> [Task brief]: An exact reproduction of all the data is needed, with no images in it.

> [Recorded information]:
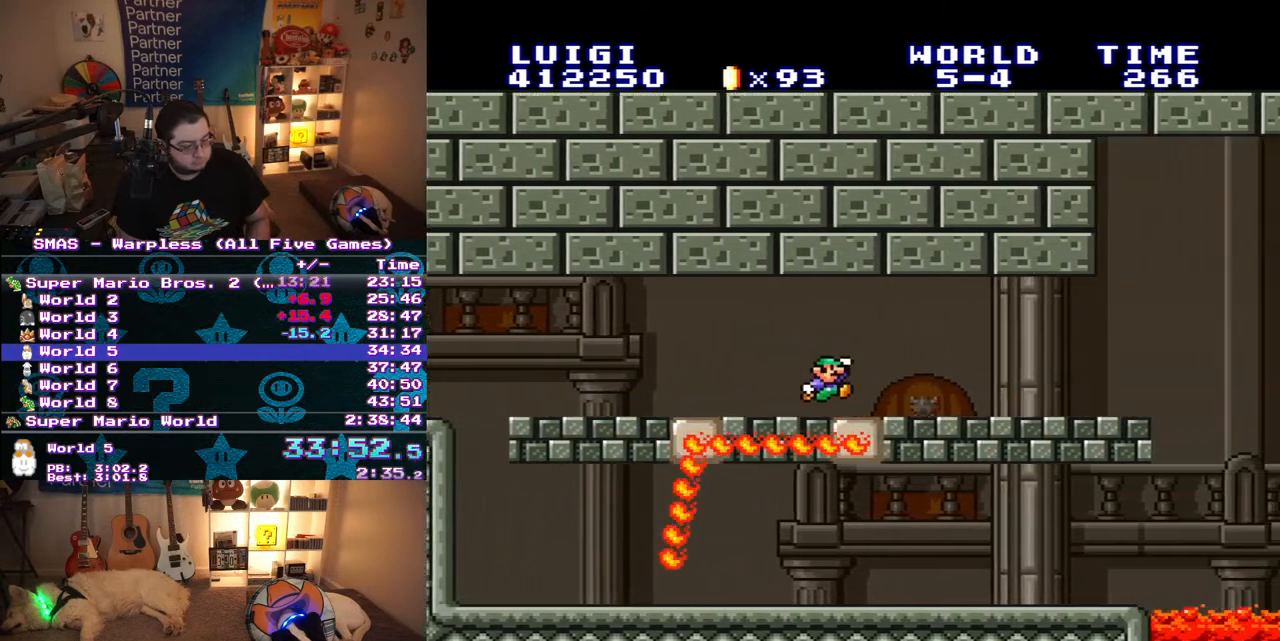
{"buttons": ["Y", "DPAD_RIGHT"], "events": []}
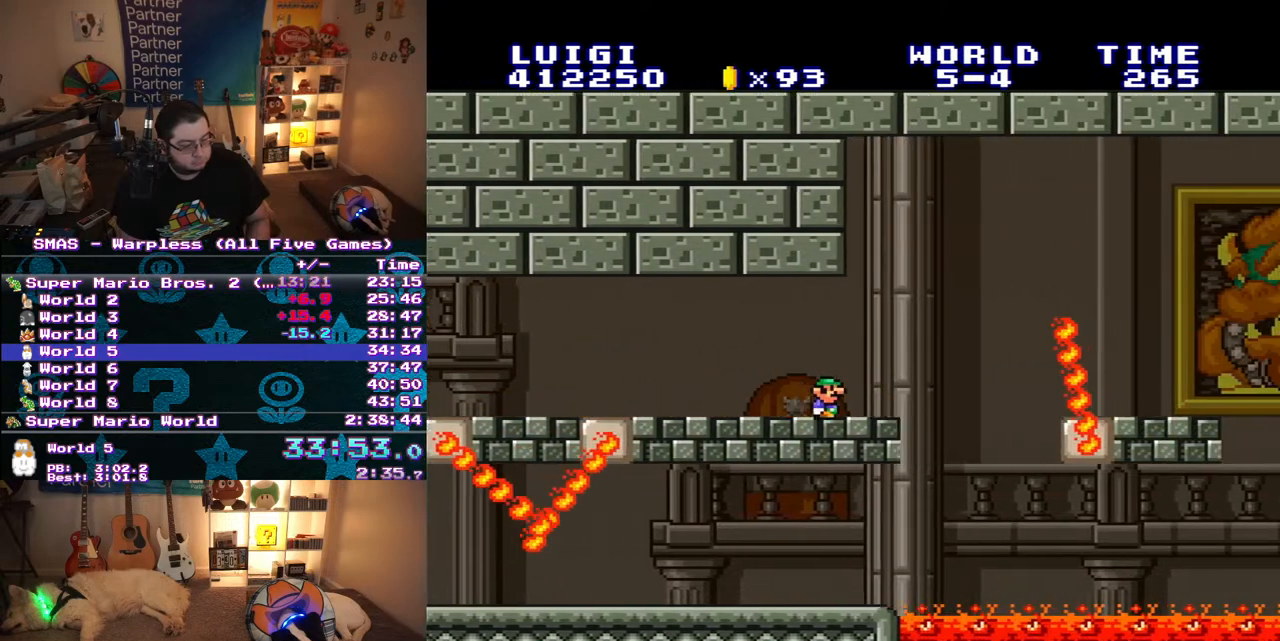
{"buttons": ["Y"], "events": [[83, "B", "down"], [183, "DPAD_RIGHT", "up"], [233, "B", "up"], [283, "DPAD_LEFT", "down"], [450, "DPAD_LEFT", "up"]]}
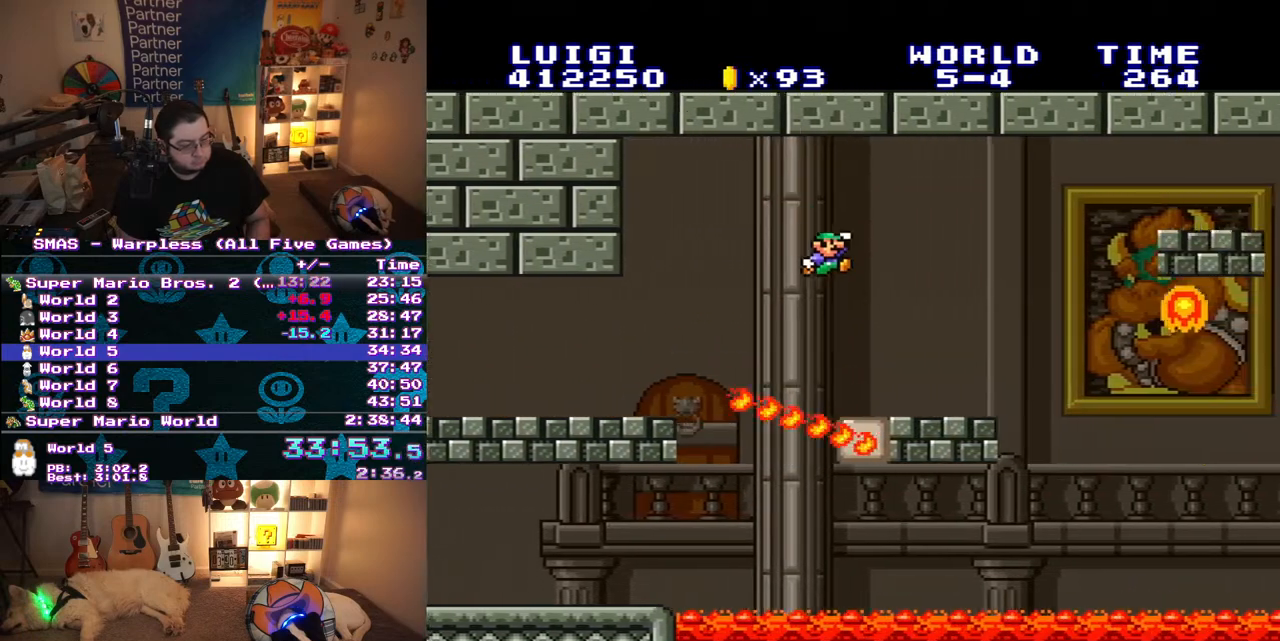
{"buttons": ["B", "Y", "DPAD_RIGHT"], "events": [[33, "DPAD_LEFT", "down"], [67, "DPAD_LEFT", "up"], [117, "DPAD_RIGHT", "down"], [333, "B", "down"]]}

> [Reply]:
{"buttons": ["Y", "DPAD_RIGHT"], "events": []}
{"buttons": ["Y"], "events": [[83, "B", "down"], [183, "DPAD_RIGHT", "up"], [233, "B", "up"], [283, "DPAD_LEFT", "down"], [450, "DPAD_LEFT", "up"]]}
{"buttons": ["B", "Y", "DPAD_RIGHT"], "events": [[33, "DPAD_LEFT", "down"], [67, "DPAD_LEFT", "up"], [117, "DPAD_RIGHT", "down"], [333, "B", "down"]]}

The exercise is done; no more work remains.